**ASSIGNMENT:** Swap "decimals" for "decimal places" throughout the records below, keeping everything else unchanged, and leave the pictures out of your answer.

**DATA EXTRACTS:**
>>>>>
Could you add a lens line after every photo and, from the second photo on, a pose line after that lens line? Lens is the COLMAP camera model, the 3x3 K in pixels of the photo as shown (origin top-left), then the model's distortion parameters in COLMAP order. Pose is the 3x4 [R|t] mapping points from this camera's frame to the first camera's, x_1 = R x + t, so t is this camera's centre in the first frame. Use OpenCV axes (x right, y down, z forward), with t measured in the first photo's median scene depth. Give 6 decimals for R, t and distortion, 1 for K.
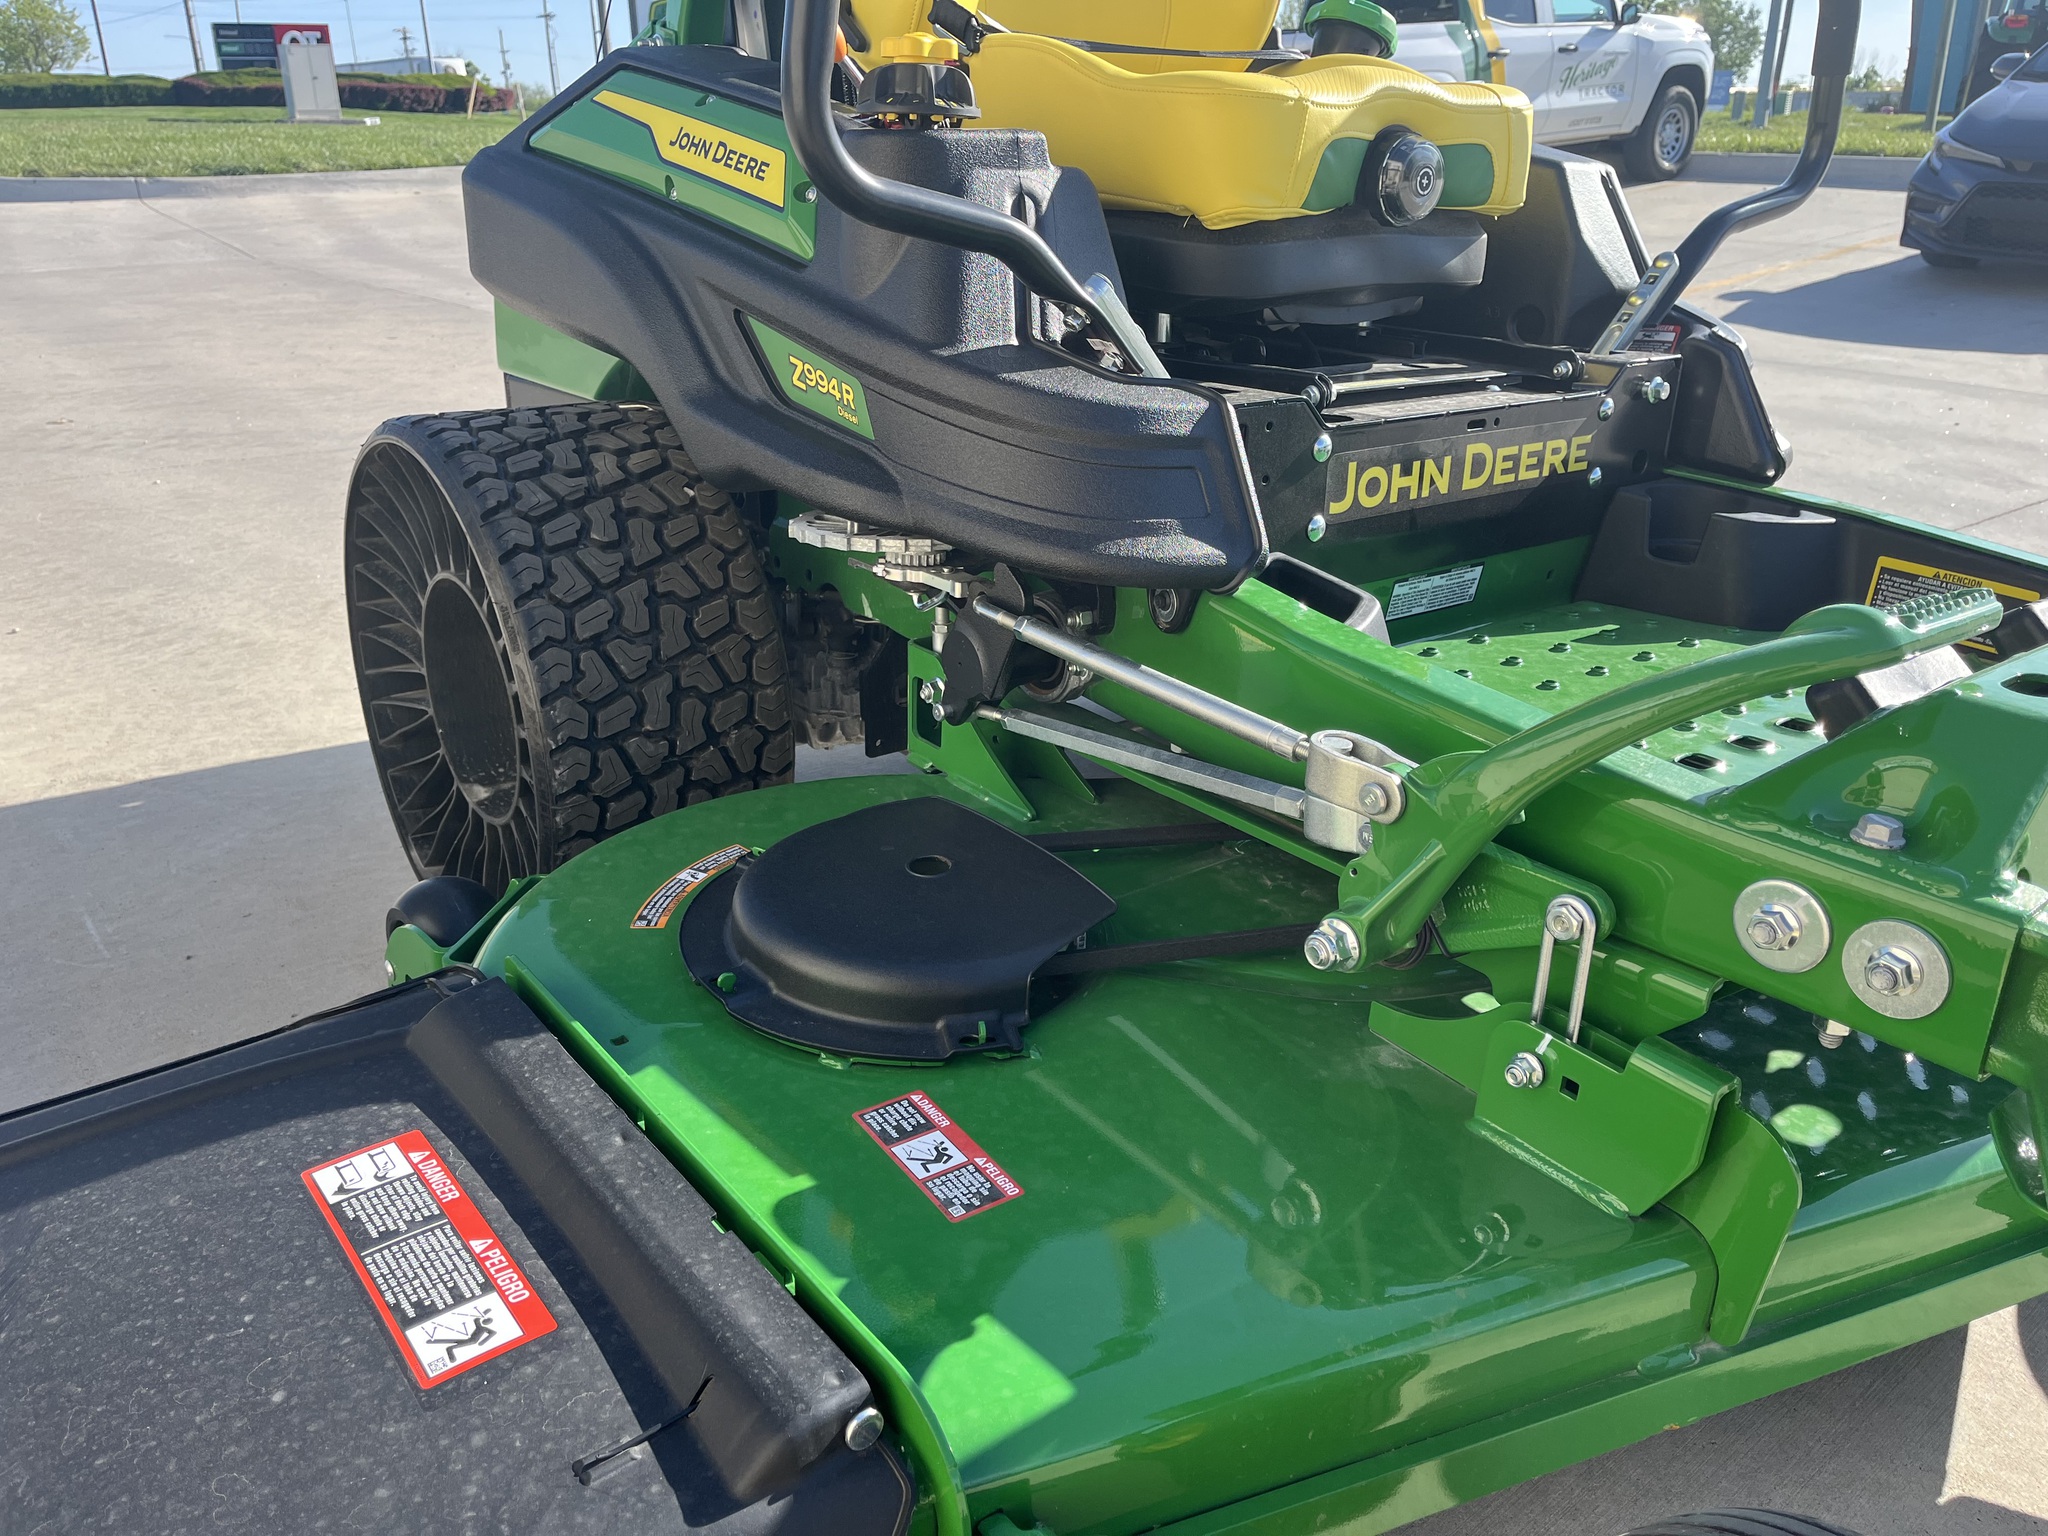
lens RADIAL K [[1542.5, 0, 1024.0], [0, 1542.5, 768.0], [0, 0, 1]] dist [0.112050, -0.155660]
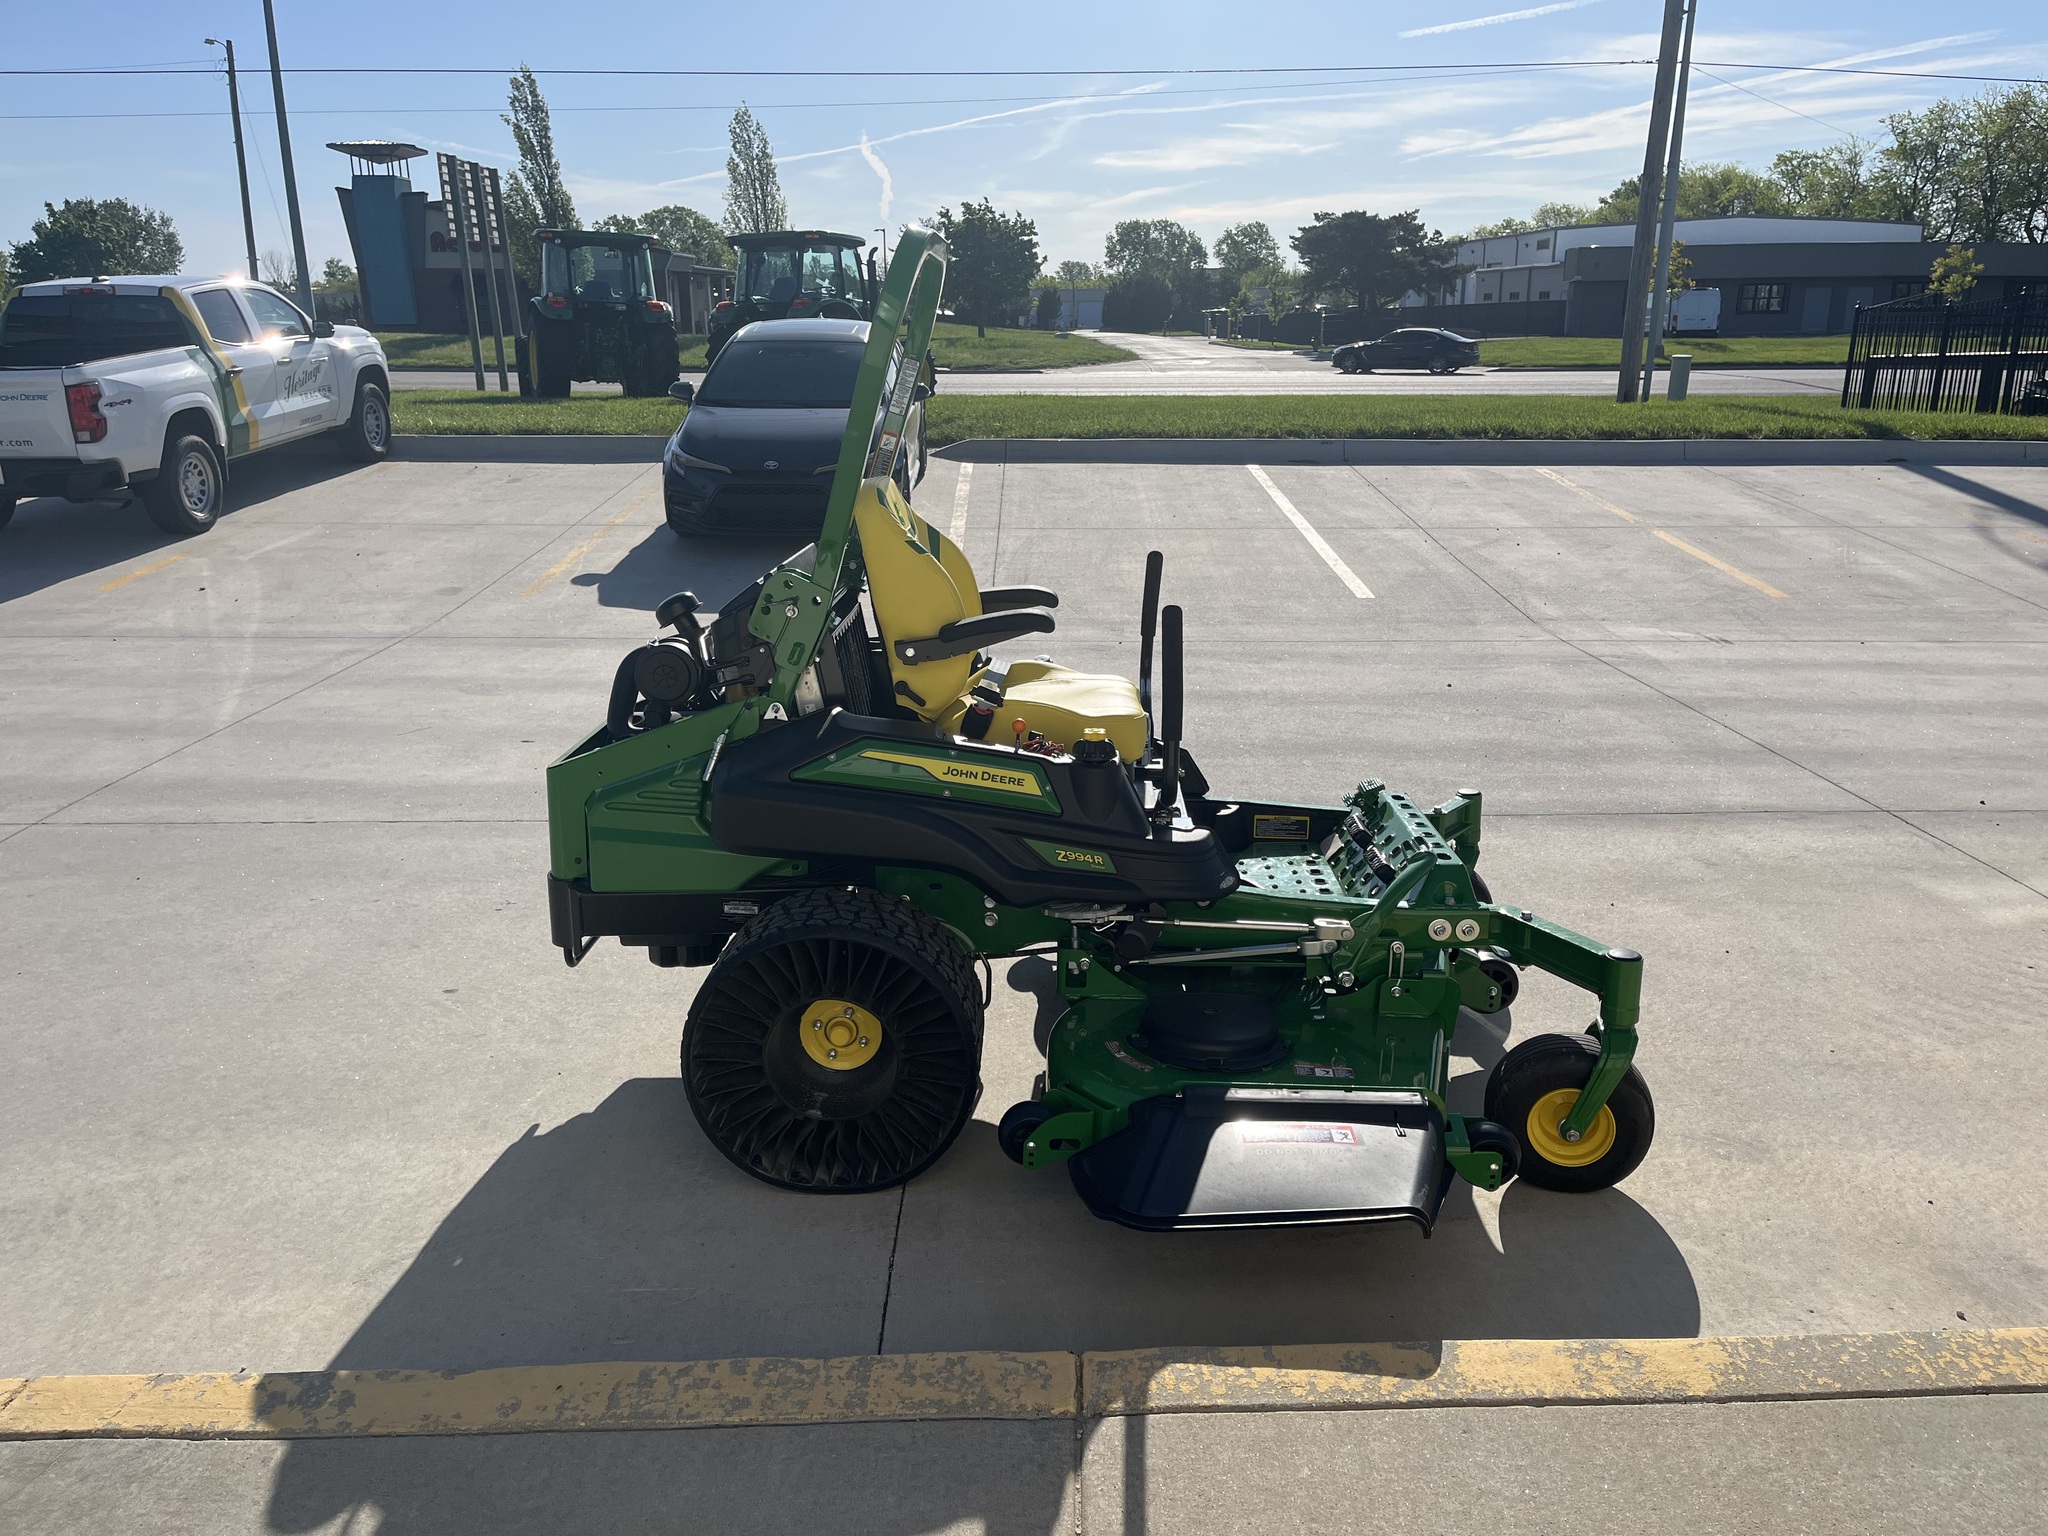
lens RADIAL K [[1545.2, 0, 1045.1], [0, 1545.2, 776.2], [0, 0, 1]] dist [0.073337, -0.096966]
pose [[0.625948, -0.224468, 0.746862, -1.716037], [0.300728, 0.953089, 0.034408, -0.404018], [-0.719550, 0.203065, 0.664088, -0.569652]]
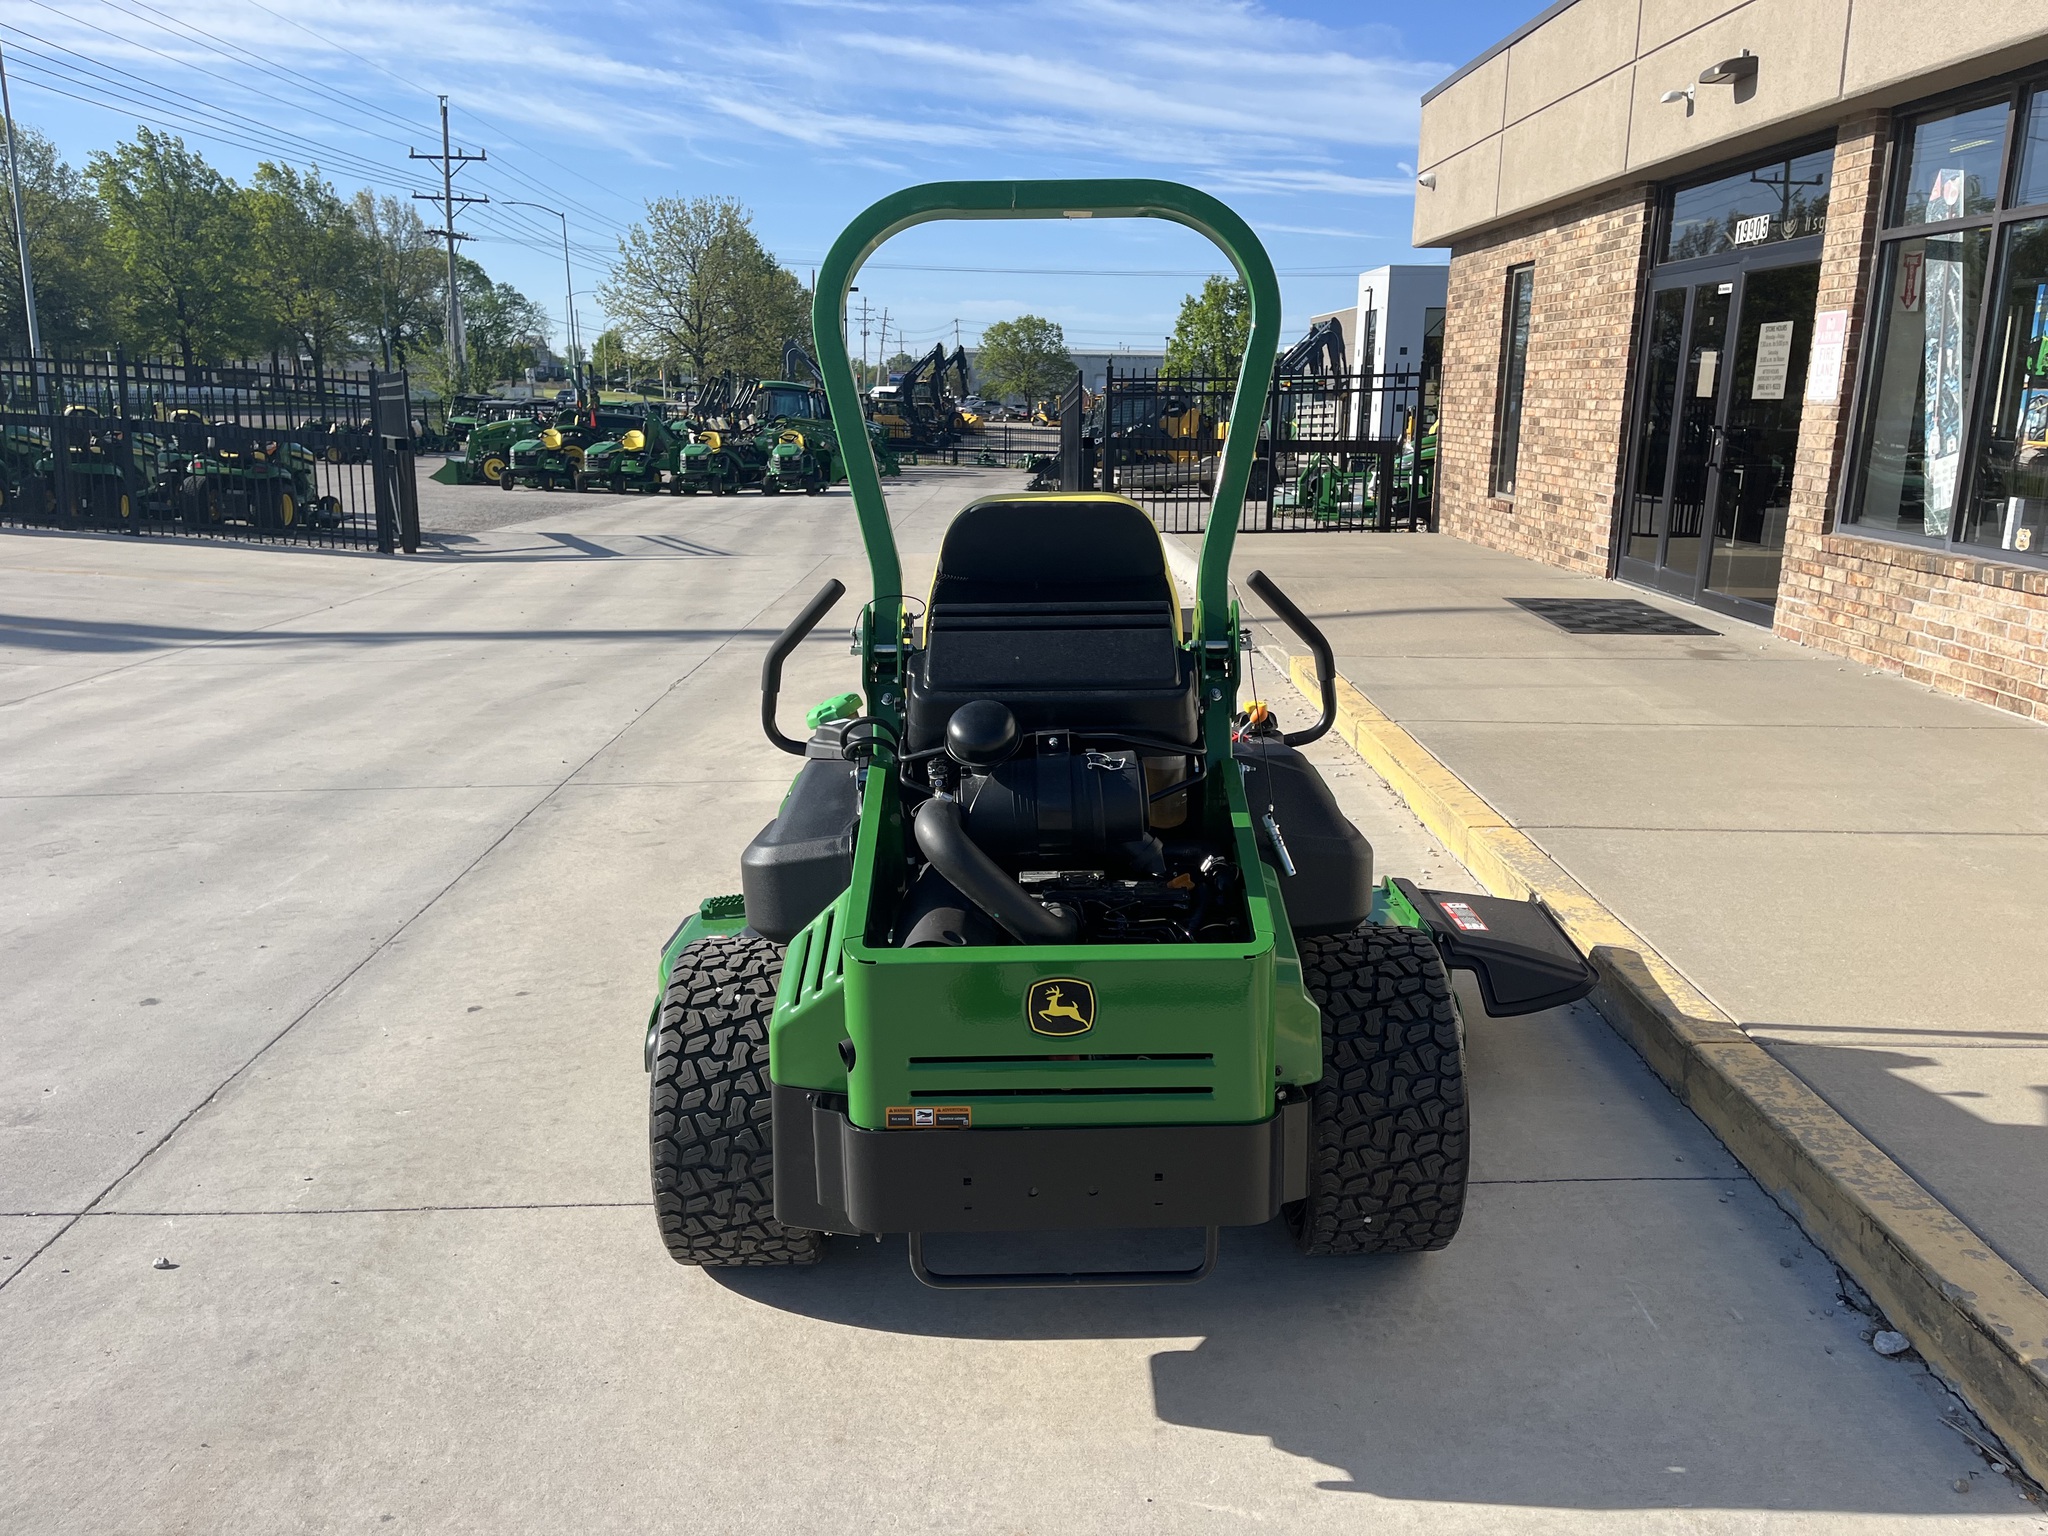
lens RADIAL K [[1552.5, 0, 1046.3], [0, 1552.5, 775.2], [0, 0, 1]] dist [0.061291, -0.077503]
pose [[-0.792275, -0.153045, 0.590659, -1.149117], [0.225149, 0.826390, 0.516127, -1.502864], [-0.567106, 0.541900, -0.620270, 2.406025]]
<<<<<
**WRITTEN SOLUTION:**
Could you add a lens line after every photo and, from the second photo on, a pose line after that lens line? Lens is the COLMAP camera model, the 3x3 K in pixels of the photo as shown (origin top-left), then the model's distortion parameters in COLMAP order. Pose is the 3x4 [R|t] mapping points from this camera's frame to the first camera's, x_1 = R x + t, so t is this camera's centre in the first frame. Use OpenCV axes (x right, y down, z forward), with t measured in the first photo's median scene depth. Give 6 decimal places for R, t and distortion, 1 for K.
lens RADIAL K [[1542.5, 0, 1024.0], [0, 1542.5, 768.0], [0, 0, 1]] dist [0.112050, -0.155660]
lens RADIAL K [[1545.2, 0, 1045.1], [0, 1545.2, 776.2], [0, 0, 1]] dist [0.073337, -0.096966]
pose [[0.625948, -0.224468, 0.746862, -1.716037], [0.300728, 0.953089, 0.034408, -0.404018], [-0.719550, 0.203065, 0.664088, -0.569652]]
lens RADIAL K [[1552.5, 0, 1046.3], [0, 1552.5, 775.2], [0, 0, 1]] dist [0.061291, -0.077503]
pose [[-0.792275, -0.153045, 0.590659, -1.149117], [0.225149, 0.826390, 0.516127, -1.502864], [-0.567106, 0.541900, -0.620270, 2.406025]]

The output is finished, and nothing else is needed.